On May 27, 2014, the PSC received Notice from Neustar/NANPA that the 305 area code covering the Florida Keys will be exhausting in the second quarter of 2015. At its July 10 meeting, the PSC will discuss the mandatory dialing date for 10-digit dialing in the Keys and extension of the 786 area code over the Keys in addition to the 305 area code.

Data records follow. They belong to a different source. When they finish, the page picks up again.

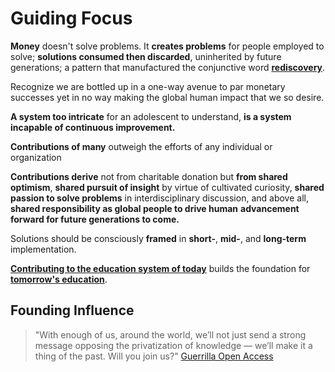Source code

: # Guiding Focus

**Money** doesn't solve problems. It **creates problems** for people employed to
solve; **solutions consumed then discarded**, uninherited by future generations;
a pattern that manufactured the conjunctive word
**[rediscovery](https://www.youtube.com/watch?v=jw2Geag36NI)**.

Recognize we are bottled up in a one-way avenue to par monetary successes yet in
no way making the global human impact that we so desire.

**A system too intricate** for an adolescent to understand, **is a system**
**incapable of continuous improvement.**

**Contributions of many** outweigh the efforts of any individual or organization

**Contributions derive** not from charitable donation but **from shared**
**optimism**, **shared pursuit of insight** by virtue of cultivated curiosity,
**shared passion to solve problems** in interdisciplinary discussion, and above
all, **shared responsibility as global people to drive human** **advancement**
**forward for future generations to come.**

Solutions should be consciously **framed** in **short-**, **mid-**, and
**long-term** implementation.

**[Contributing to the education system of today]()** builds the foundation for
**[tomorrow's education]()**.

## Founding Influence

> "With enough of us, around the world, we’ll not just send a strong message
> opposing the privatization of knowledge — we’ll make it a thing of the past.
> Will you join us?"
> [Guerrilla Open Access](http://archive.org/details/GuerillaOpenAccessManifesto)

Qwest Corporation d/b/a CenturyLink QC And CenturyTel Of Washington, d/b/a CenturyLink has filed a Settlement Agreement with the Utilities and Transportation Commission that addresses a complaint of improper billing practices filed by Commission Staff. See the Regulatory Mix dated 5/13/14. The settlement resolves all of the issues in dispute. CenturyLink admits that there were billing errors and agrees to pay a $31,300 penalty within 30 days after the Commission approves the Agreement. In addition, the Agreement memorializes a number of customer billing commitments by CenturyLink, such as its plans to implement improvements in its billing system in 4Q2014, which will mechanize the tax table updates and reduce the likelihood of billing errors related to taxes. The Agreement acknowledges that CenturyLink has instituted changes in its IT system to eliminate the underlying cause of FUSF errors. The agreement also contains CenturyLink’s commitments related to customer service, which include regular new hire, annual, and periodic training, online tools, individual and group coaching, and quality assurance observation. Staff will continue to monitor CenturyLink’s compliance with service quality laws and rules, and will initiate appropriate enforcement action should a pattern of noncompliance emerge.